PROBLEM ▸
If a line in the records below contains the word "assign", copy it out.
● ● ● ● ● ● ●
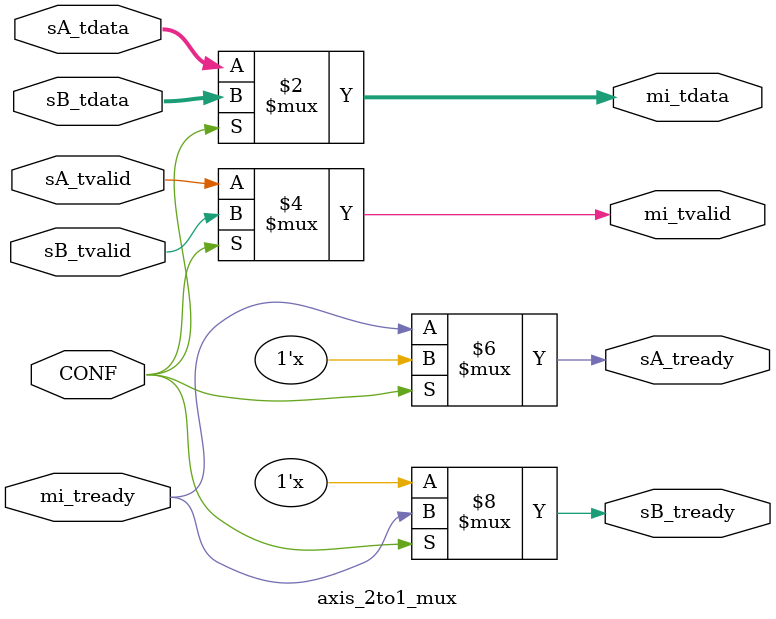
<source format=v>
`timescale 1 ns / 1 ps

module axis_2to1_mux (
  input   wire            CONF      ,

  output  wire            sA_tready ,
  input   wire            sA_tvalid ,
  input   wire  [31 : 0]  sA_tdata  ,

  output  wire            sB_tready ,
  input   wire            sB_tvalid ,
  input   wire  [31 : 0]  sB_tdata  ,

  input   wire            mi_tready ,
  output  wire            mi_tvalid , // why reg? change to wire
  output  wire   [31 : 0] mi_tdata    // why reg? change to wire
);

assign mi_tdata  = (CONF == 0) ? sA_tdata  : sB_tdata  ;
assign mi_tvalid = (CONF == 0) ? sA_tvalid : sB_tvalid ;

assign sA_tready = (CONF == 0) ? mi_tready : 1'bz      ;
assign sB_tready = (CONF == 1) ? mi_tready : 1'bz      ;

endmodule

</source>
● ● ● ● ● ● ●
PROBLEM SOLUTION ▸
assign mi_tdata  = (CONF == 0) ? sA_tdata  : sB_tdata  ;
assign mi_tvalid = (CONF == 0) ? sA_tvalid : sB_tvalid ;
assign sA_tready = (CONF == 0) ? mi_tready : 1'bz      ;
assign sB_tready = (CONF == 1) ? mi_tready : 1'bz      ;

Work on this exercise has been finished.